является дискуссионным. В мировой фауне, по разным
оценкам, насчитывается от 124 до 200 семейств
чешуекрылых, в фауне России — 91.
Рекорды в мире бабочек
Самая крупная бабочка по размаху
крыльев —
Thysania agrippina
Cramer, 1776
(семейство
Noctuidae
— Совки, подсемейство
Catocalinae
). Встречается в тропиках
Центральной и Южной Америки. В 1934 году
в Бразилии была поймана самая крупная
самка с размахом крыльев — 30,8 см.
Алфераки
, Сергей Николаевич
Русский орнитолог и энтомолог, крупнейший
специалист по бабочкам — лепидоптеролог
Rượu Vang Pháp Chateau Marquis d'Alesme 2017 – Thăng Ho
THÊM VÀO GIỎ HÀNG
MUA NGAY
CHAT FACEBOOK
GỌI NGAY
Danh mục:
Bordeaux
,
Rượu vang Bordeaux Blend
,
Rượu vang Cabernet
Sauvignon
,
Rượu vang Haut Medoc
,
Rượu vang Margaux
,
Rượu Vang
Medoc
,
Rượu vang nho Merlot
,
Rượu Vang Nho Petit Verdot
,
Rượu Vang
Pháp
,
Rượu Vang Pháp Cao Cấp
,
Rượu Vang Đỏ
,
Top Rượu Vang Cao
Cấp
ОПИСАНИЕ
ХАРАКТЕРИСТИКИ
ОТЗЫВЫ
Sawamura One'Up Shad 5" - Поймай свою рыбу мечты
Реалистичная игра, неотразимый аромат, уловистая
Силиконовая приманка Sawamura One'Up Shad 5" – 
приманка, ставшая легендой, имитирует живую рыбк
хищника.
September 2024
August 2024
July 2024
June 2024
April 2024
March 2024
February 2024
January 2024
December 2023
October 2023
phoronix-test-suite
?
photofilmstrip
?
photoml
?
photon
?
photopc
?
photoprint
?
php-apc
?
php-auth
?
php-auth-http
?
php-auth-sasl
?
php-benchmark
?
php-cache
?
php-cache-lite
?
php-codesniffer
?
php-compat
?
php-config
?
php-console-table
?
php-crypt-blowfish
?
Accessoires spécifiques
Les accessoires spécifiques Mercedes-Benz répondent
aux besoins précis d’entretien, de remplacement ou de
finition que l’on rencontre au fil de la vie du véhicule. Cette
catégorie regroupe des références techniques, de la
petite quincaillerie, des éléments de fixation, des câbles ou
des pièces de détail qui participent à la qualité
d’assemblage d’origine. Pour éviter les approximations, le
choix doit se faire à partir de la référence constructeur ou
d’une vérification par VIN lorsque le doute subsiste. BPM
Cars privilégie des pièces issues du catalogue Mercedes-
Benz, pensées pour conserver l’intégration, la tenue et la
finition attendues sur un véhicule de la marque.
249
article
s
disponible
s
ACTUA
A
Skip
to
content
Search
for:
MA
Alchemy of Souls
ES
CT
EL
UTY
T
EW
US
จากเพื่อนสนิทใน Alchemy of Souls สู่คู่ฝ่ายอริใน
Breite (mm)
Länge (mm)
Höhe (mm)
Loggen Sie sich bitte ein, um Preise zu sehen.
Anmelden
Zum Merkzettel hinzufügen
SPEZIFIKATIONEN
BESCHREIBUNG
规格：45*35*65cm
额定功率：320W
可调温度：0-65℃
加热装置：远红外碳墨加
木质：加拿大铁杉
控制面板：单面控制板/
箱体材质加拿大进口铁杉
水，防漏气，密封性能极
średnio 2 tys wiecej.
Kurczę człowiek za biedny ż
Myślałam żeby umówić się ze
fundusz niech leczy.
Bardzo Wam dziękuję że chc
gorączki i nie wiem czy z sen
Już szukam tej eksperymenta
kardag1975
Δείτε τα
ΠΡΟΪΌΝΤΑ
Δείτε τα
□ □ □
In the records, which lines mention the word "Souls"? Copy those lines.

Alchemy of Souls
จากเพื่อนสนิทใน Alchemy of Souls สู่คู่ฝ่ายอริใน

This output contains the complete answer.